New approaches to traditionally overlooked evidence may be of great value. This paper refocuses modern interpretations of Phormio’s characterization by applying a reception-studies approach to character analysis using the Carolingian Terence miniatures as the guiding reception event. Applying the framework of reception analysis to these miniatures (Martindale 1993, Hardwick 2003), my approach reconstructs the visual characterization cues associated with the manuscript’s pictorial renderings of Phormio by a combination of the connotations suggested by comparanda (both internal and external) and the theatrical iconography represented in the manuscript. This offers a basic impression of how the artist understood Phormio and/or how they wanted Phormio to be perceived by viewers. It provides an independent and authoritative interpretation of Phormio’s character against which we can set previous readings.

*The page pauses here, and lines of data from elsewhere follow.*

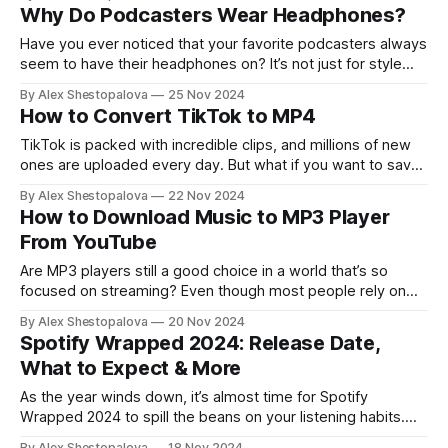
straightforward and free these days. All you need is the
Why Do Podcasters Wear Headphones?
right approach. We’ve broken down the methods to make
it easy
Have you ever noticed that your favorite podcasters always
seem to have their headphones on? It’s not just for style
(though it can add a nice touch) — there’s a lot more to it.
By Alex Shestopalova
25 Nov 2024
You might be new to podcasting or just want to make sure
How to Convert TikTok to MP4
you’re getting
TikTok is packed with incredible clips, and millions of new
ones are uploaded every day. But what if you want to save
a few of your favorites? Luckily, there are tons of ways to
By Alex Shestopalova
22 Nov 2024
do it, from built-in options to handy online tools. Let’s skip
How to Download Music to MP3 Player
the fluff and get
From YouTube
Are MP3 players still a good choice in a world that’s so
focused on streaming? Even though most people rely on
their phones for music, MP3 players still bring unique
By Alex Shestopalova
20 Nov 2024
benefits, especially for those who appreciate a little
Spotify Wrapped 2024: Release Date,
nostalgia. You can enjoy high-quality music without
What to Expect & More
constantly stressing about your
As the year winds down, it’s almost time for Spotify
Wrapped 2024 to spill the beans on your listening habits.
You could’ve been swept up in the Brat summer trend or
By Alex Shestopalova
18 Nov 2024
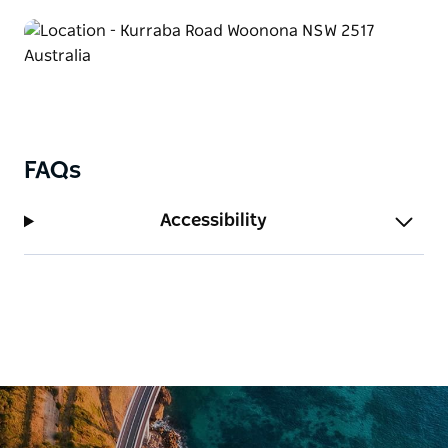
FAQs
Accessibility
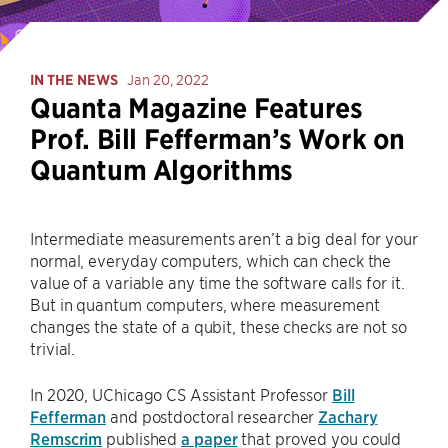
IN THE NEWS
Jan 20, 2022
Quanta Magazine Features
Prof. Bill Fefferman’s Work on
Quantum Algorithms
Intermediate measurements aren’t a big deal for your
normal, everyday computers, which can check the
value of a variable any time the software calls for it.
But in quantum computers, where measurement
changes the state of a qubit, these checks are not so
trivial.
In 2020, UChicago CS Assistant Professor
Bill
Fefferman
and postdoctoral researcher
Zachary
Remscrim
published
a paper
that proved you could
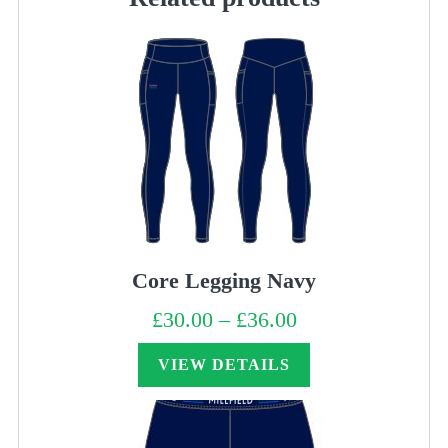
Core Legging Navy
£
30.00
–
£
36.00
Price
range:
£30.00
through
VIEW DETAILS
£36.00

My primary evidence is Vaticanus latinus 3868 (C), since it is considered the most faithful to its Late Antique model (Wright 2006: 1, 209). I also work from several assumptions. First, these miniatures represent inventions by the artist based on their reading of each scene’s cast list and accompanying text (Demetriou 2014: 791-2). Second, the artist had a keen understanding of theatrical production and iconography (Dutsch 2016: 463). Finally, I assume that these images were not meant to reflect realistic stage performance, but rather served as a sort of abstract summary of each scene’s action, communicated through the language of theatrical iconography (Csapo and Slater 1995: 77-8).

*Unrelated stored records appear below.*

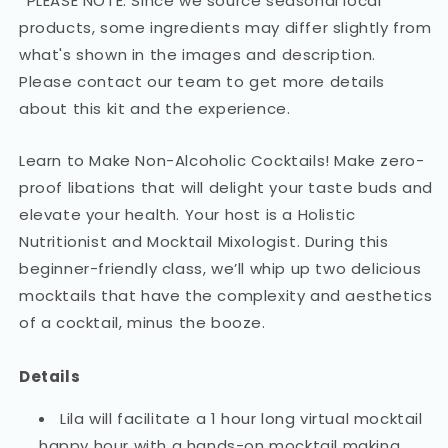
*PLEASE NOTE: Since we source seasonal local
products, some ingredients may differ slightly from
what's shown in the images and description.
Please contact our team to get more details
about this kit and the experience.
Learn to Make Non-Alcoholic Cocktails! Make zero-
proof libations that will delight your taste buds and
elevate your health. Your host is a Holistic
Nutritionist and Mocktail Mixologist. During this
beginner-friendly class, we’ll whip up two delicious
mocktails that have the complexity and aesthetics
of a cocktail, minus the booze.
Details
Lila will facilitate a 1 hour long virtual mocktail
happy hour with a hands-on mocktail making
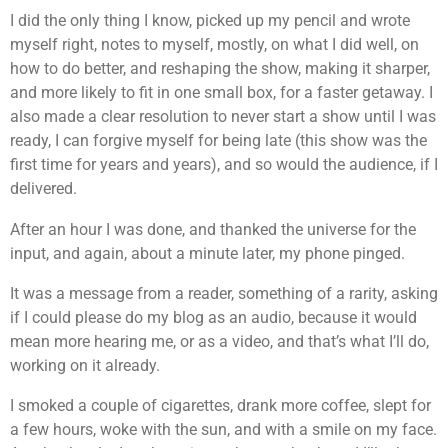
I did the only thing I know, picked up my pencil and wrote
myself right, notes to myself, mostly, on what I did well, on
how to do better, and reshaping the show, making it sharper,
and more likely to fit in one small box, for a faster getaway. I
also made a clear resolution to never start a show until I was
ready, I can forgive myself for being late (this show was the
first time for years and years), and so would the audience, if I
delivered.
After an hour I was done, and thanked the universe for the
input, and again, about a minute later, my phone pinged.
It was a message from a reader, something of a rarity, asking
if I could please do my blog as an audio, because it would
mean more hearing me, or as a video, and that’s what I’ll do,
working on it already.
I smoked a couple of cigarettes, drank more coffee, slept for
a few hours, woke with the sun, and with a smile on my face.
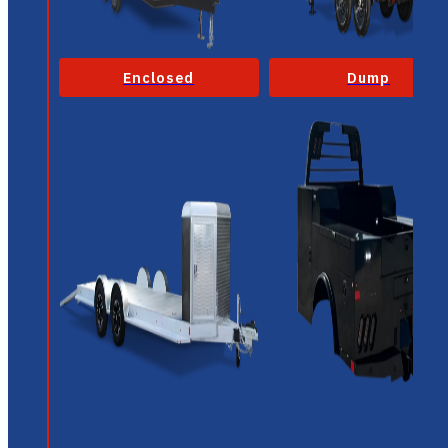
Enclosed
Dump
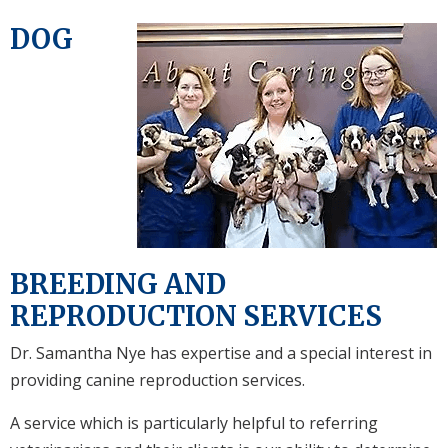
DOG
BREEDING AND
REPRODUCTION SERVICES
Dr. Samantha Nye has expertise and a special interest in
providing canine reproduction services.
A service which is particularly helpful to referring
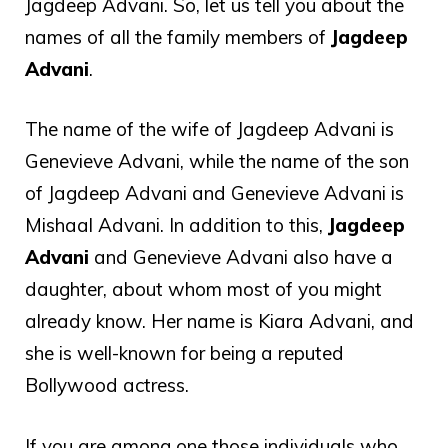
Jagdeep Advani. So, let us tell you about the
names of all the family members of
Jagdeep
Advani
.
The name of the wife of Jagdeep Advani is
Genevieve Advani, while the name of the son
of Jagdeep Advani and Genevieve Advani is
Mishaal Advani. In addition to this,
Jagdeep
Advani
and Genevieve Advani also have a
daughter, about whom most of you might
already know. Her name is Kiara Advani, and
she is well-known for being a reputed
Bollywood actress.
If you are among one those individuals who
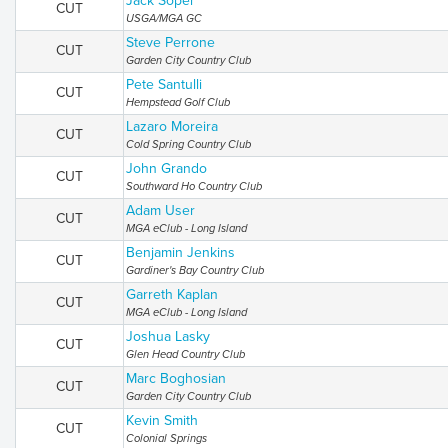
Jack Soper
CUT
USGA/MGA GC
Steve Perrone
CUT
Garden City Country Club
Pete Santulli
CUT
Hempstead Golf Club
Lazaro Moreira
CUT
Cold Spring Country Club
John Grando
CUT
Southward Ho Country Club
Adam User
CUT
MGA eClub - Long Island
Benjamin Jenkins
CUT
Gardiner's Bay Country Club
Garreth Kaplan
CUT
MGA eClub - Long Island
Joshua Lasky
CUT
Glen Head Country Club
Marc Boghosian
CUT
Garden City Country Club
Kevin Smith
CUT
Colonial Springs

This paper provides several new insights about Phormio’s characterization. The miniatures verify Phormio’s complexity by virtue of his inconsistent depiction throughout the manuscript. There are in fact three distinct versions of Phormio that occur in the seven miniatures in which he appears. Among these three versions, Phormio’s characterization is suggested by his alignment with several different stock types. Of those that have already been identified in previous scholarship, parasitus and servus callidus are confirmed by the miniatures, but none more so than the reading of Phormio as a traditional comic sycophant. This study also reveals a new side to Phormio’s character that has not previously been considered: the comic leno.